**Task goal**
Which lines belong in your copy? Those from the start of the data through the line with "pinky dip: (608, 364)", exactly as written, without any pictures.

**Supplied entries**

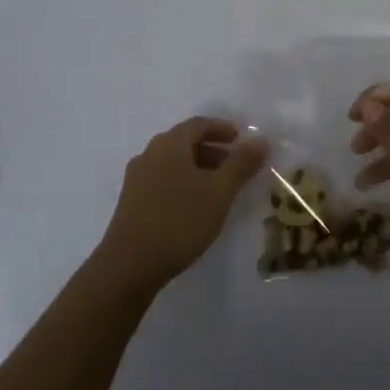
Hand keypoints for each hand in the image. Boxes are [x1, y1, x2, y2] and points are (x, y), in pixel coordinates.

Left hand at [98, 117, 268, 290]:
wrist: (129, 264)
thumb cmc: (179, 220)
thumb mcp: (220, 192)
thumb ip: (241, 164)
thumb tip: (260, 140)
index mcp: (169, 145)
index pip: (198, 124)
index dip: (222, 128)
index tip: (241, 139)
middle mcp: (149, 154)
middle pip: (184, 142)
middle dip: (212, 150)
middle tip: (235, 165)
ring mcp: (136, 179)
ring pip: (172, 163)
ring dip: (198, 168)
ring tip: (219, 189)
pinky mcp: (131, 202)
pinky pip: (162, 181)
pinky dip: (183, 183)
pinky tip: (194, 206)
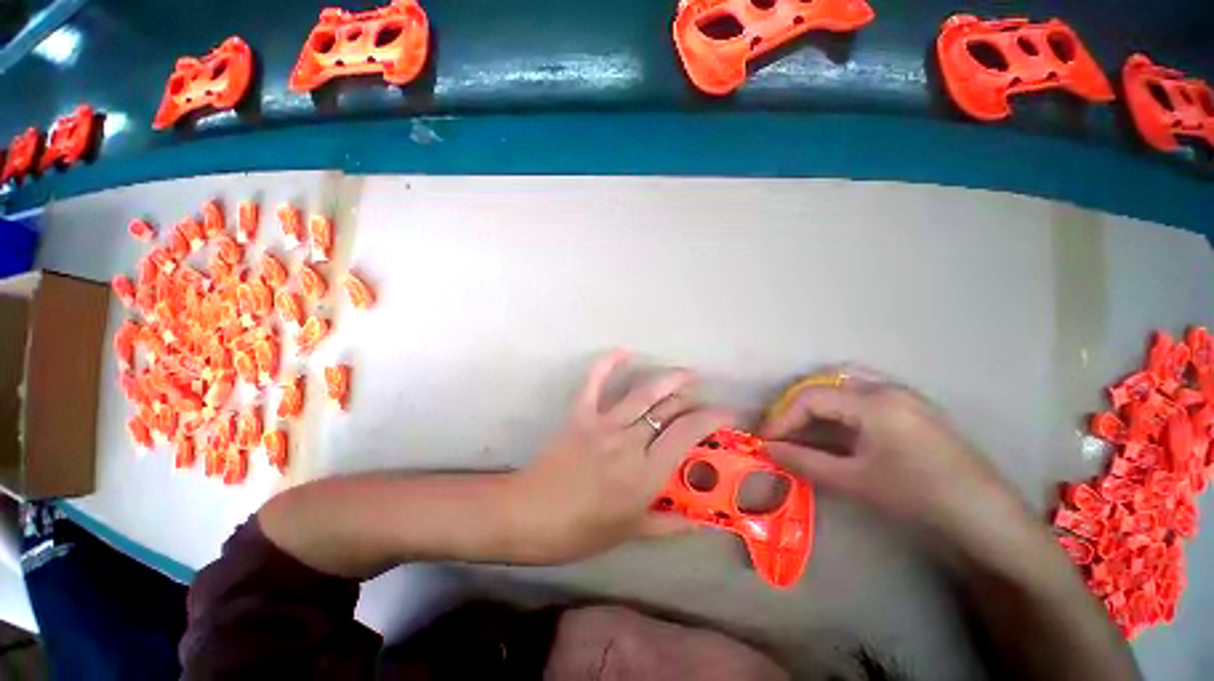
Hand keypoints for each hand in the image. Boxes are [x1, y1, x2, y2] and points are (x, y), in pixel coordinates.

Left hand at [503, 351, 733, 564]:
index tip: (728, 415)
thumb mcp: (631, 532)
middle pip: (670, 409)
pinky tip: (623, 352)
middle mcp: (630, 441)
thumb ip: (669, 524)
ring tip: (687, 373)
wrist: (529, 515)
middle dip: (694, 401)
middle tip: (704, 402)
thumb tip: (702, 523)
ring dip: (669, 378)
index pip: (689, 433)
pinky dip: (608, 364)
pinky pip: (595, 382)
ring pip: (644, 392)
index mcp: (646, 472)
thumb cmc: (581, 530)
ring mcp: (604, 423)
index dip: (713, 418)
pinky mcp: (581, 413)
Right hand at [759, 371, 1027, 546]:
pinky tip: (835, 425)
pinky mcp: (912, 407)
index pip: (811, 397)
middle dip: (796, 403)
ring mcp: (903, 394)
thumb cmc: (917, 497)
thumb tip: (767, 449)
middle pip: (825, 381)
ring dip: (817, 399)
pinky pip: (863, 392)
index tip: (765, 439)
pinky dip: (838, 403)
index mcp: (873, 402)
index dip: (781, 417)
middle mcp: (886, 387)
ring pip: (845, 381)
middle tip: (782, 428)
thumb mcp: (854, 480)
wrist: (985, 519)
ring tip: (801, 423)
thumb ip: (804, 461)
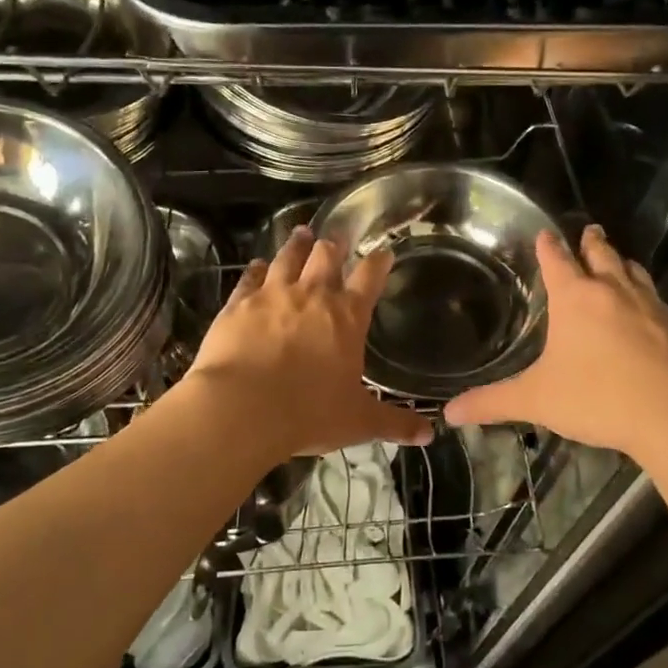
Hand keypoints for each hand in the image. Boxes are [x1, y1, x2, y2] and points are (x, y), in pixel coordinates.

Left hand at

**Result of this task**
Hand keypoints for each hand in the image. Boxes are [x1, y1, x2, y2] and points are (x, y), in pixel coordinates.

Left hand at [98, 117, 268, 290]:
wrist: (129, 264)
thumb cmc: (179, 220)
thumb mcp: (220, 192)
thumb ip: (241, 164)
thumb tip: (260, 140)
index mcp: (169, 145)
index pip: (198, 124)
index dip: (222, 128)
index tip: (241, 139)
middle mcp: (149, 154)
middle pip: (184, 142)
middle dip: (212, 150)
middle tip: (235, 165)
ring mcp: (136, 179)
ring pip: (172, 163)
ring dip: (198, 168)
ring tip: (219, 189)
pinky mcp: (131, 202)
pinky pip: (162, 181)
pinky dip: (183, 183)
pinky tip: (194, 206)
Hand keypoints for each hand in the image. Boxes are [x1, y1, x2, y2] and points are (x, y), in pixel coordinates.

Left hand at [503, 351, 733, 564]:
index tip: (728, 415)
thumb mcp: (631, 532)
middle pip: (670, 409)
pinky tip: (623, 352)
middle mcp: (630, 441)
thumb ip: (669, 524)
ring tip: (687, 373)
wrist: (529, 515)
middle dip: (694, 401)
middle tip: (704, 402)
thumb tip: (702, 523)
ring dip: (669, 378)
index pip: (689, 433)
pinky dip: (608, 364)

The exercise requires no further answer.